Thursday, July 31, 2008

Vatican chicanery: Australia and China to upgrade relations with the Holy See

One of the more intriguing outcomes from the Pope’s visit to Australia last week, was the announcement of a new Australian embassy to the Holy See. Previously all Vatican related matters have been handled as a minor item by the Australian embassy in Ireland. Labor crossed the political divide and appointed former National Party leader and Deputy Prime Minister Tim Fischer to the post. Fischer will take up the position early next year. According to media reports, the creation of the position goes against the specific advice of the Department of Foreign Affairs and Trade who see no need for it. There is also criticism of the fact the new embassy will cost $5 million to set up and an additional $3 million a year to support.

But Prime Minister Kevin Rudd was not worried by these issues as he announced the decision last week in the wake of the papal Sydney visit for World Youth Day. As he farewelled Pope Benedict XVI, Rudd announced that Fischer would become Australia's first resident ambassador to the Vatican. Australia will now join 69 other nations with resident ambassadors to the Holy See, the world’s smallest official sovereign nation. The Age’s foreign affairs writer Daniel Fitton described the decision to open the embassy as bizarre. He found it hard to see how a “deeper engagement” with the Pope fits in Australia’s key foreign priorities of South East Asia, the US and the UN.

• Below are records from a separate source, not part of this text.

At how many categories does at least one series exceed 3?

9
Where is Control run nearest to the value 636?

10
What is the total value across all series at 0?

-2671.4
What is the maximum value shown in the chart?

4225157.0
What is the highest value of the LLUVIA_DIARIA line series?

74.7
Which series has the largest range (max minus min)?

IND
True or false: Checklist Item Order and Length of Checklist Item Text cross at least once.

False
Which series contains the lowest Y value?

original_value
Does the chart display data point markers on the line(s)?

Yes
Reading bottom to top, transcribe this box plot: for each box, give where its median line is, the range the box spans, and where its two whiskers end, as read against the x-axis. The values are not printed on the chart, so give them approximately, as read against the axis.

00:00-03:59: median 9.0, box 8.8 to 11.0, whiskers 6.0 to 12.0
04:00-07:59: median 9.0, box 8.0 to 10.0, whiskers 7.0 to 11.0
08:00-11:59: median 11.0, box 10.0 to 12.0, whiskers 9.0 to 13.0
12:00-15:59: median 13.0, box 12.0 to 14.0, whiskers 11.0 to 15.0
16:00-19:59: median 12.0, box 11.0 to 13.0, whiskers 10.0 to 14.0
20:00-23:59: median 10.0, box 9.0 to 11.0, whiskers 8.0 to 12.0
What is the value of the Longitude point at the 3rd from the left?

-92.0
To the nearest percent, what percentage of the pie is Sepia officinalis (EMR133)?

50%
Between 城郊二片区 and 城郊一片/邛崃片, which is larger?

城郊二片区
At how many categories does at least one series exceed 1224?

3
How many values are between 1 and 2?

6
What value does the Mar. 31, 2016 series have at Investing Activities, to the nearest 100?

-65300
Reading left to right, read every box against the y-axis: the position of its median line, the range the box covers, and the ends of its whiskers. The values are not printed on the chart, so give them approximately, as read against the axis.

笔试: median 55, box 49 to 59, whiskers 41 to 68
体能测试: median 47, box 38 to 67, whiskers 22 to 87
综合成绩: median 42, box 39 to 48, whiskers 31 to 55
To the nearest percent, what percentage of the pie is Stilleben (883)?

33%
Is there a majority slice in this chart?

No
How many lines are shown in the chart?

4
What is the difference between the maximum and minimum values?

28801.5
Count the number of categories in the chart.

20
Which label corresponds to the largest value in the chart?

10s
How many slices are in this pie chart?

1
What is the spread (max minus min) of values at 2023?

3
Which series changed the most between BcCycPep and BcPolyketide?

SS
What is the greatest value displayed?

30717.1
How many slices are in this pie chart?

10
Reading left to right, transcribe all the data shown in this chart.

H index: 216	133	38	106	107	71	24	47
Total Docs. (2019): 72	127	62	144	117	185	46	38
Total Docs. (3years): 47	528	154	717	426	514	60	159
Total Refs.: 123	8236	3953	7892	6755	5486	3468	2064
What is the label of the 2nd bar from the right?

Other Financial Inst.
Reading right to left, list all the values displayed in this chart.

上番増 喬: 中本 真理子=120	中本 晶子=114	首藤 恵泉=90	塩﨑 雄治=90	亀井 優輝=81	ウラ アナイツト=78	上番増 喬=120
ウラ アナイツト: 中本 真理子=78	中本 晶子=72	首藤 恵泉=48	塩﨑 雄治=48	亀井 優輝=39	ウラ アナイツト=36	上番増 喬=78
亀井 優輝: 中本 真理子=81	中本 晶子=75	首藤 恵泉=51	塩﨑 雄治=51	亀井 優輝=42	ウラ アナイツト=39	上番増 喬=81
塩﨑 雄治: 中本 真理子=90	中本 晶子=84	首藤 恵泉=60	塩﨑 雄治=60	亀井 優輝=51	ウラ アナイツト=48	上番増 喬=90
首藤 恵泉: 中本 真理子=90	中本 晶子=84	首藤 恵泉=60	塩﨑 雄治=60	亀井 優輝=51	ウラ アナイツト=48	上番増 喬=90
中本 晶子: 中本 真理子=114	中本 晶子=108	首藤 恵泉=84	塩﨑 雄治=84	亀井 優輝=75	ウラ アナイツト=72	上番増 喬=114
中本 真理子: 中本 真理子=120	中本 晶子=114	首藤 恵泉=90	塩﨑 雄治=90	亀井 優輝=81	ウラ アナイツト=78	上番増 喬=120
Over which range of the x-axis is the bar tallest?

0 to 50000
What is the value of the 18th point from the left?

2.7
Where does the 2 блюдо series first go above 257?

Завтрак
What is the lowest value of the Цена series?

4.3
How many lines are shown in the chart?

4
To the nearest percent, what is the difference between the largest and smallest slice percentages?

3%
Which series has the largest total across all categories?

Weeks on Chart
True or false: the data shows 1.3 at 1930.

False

Some have pointed to the possible opening of relations between Vatican and China as a pointer to Australia’s decision. Greg Sheridan believes that Rudd’s establishment of the Vatican embassy is a “brilliant and far-sighted act” because of a likely thaw in the Vatican-China relationship. Sheridan says the Vatican is a world power despite being a small state. “It has agencies all over the world, an immense amount of global knowledge and huge influence,” he said. He believes the Vatican will move its diplomatic recognition from Taiwan to China in the next few years. In return, Rome will appoint Catholic bishops, rather than having them appointed by the Chinese Government.

Currently, the Vatican is the only European “nation” that maintains diplomatic ties with Taiwan, which it established at the height of World War II in 1942 (with what was then Chiang Kai-Shek’s nationalist China). Earlier this month, the Taiwanese ambassador was forced to hose down rumours that the Vatican was switching its allegiance to Beijing. Tu Chou-shen said there were many issues to resolve before that would happen. “I cannot say the Vatican will never forge formal ties with China,” he said. “But such relations will not happen until Beijing commits to respecting basic human rights and the public’s freedom to worship.”

Animosity between the sides goes back over half a century. The Vatican broke off official relations with the newly founded People’s Republic of China in 1951. While the two sides have been making overtures to each other for many years, matters took a turn for the worse in 2006 when Beijing appointed its own bishops ignoring Catholic Church procedure. A Vatican spokesman announced that the pope was “profoundly displeased” to hear of the news and said ordaining new bishops without papal approval seriously harms the unity of the church, leading to "severe canonical sanctions."

The appointments are part of a power play between the Vatican and the Communist Party for control of Catholicism in China. While there are an estimated 13 million Catholics in China (one percent of the total population), they are split across Vatican and Beijing sponsored organising bodies. The official Church organ in China is the state-approved Chinese Patriotic Catholic Association (CPCA). The CPCA is the only brand of Catholicism tolerated by the government and has an estimated five million members. It was established in 1957 by the country’s Religious Affairs Bureau for the purpose of introducing party ideals into the Catholic Church.

Since then the Vatican has maintained an ambiguous relationship with the CPCA. The Vatican’s hand is strengthened by the fact that it has the support of the majority of Chinese Catholics. While five million Chinese Catholics profess to belong to the CPCA, the other eight million follow the illegal underground church which remains loyal to Rome. In a letter to Chinese Catholics last year, Pope Benedict offered “guidelines” about how to evangelise non-Catholics (presumably including CPCA members). He also acknowledged the difficulty of episcopal appointments which he described as a “delicate problem”. Solving this issue will open the door to diplomatic relations. Australia will be there among the neighbours to welcome them.

2 comments:

Writer said...

The names are different but the game of the Holy See basically stays the same, no?

I'm beginning to see I should have played more RISK as a child.

Derek Barry said...

The HS game is the same as all the others. Except they also claim power in the next life, too.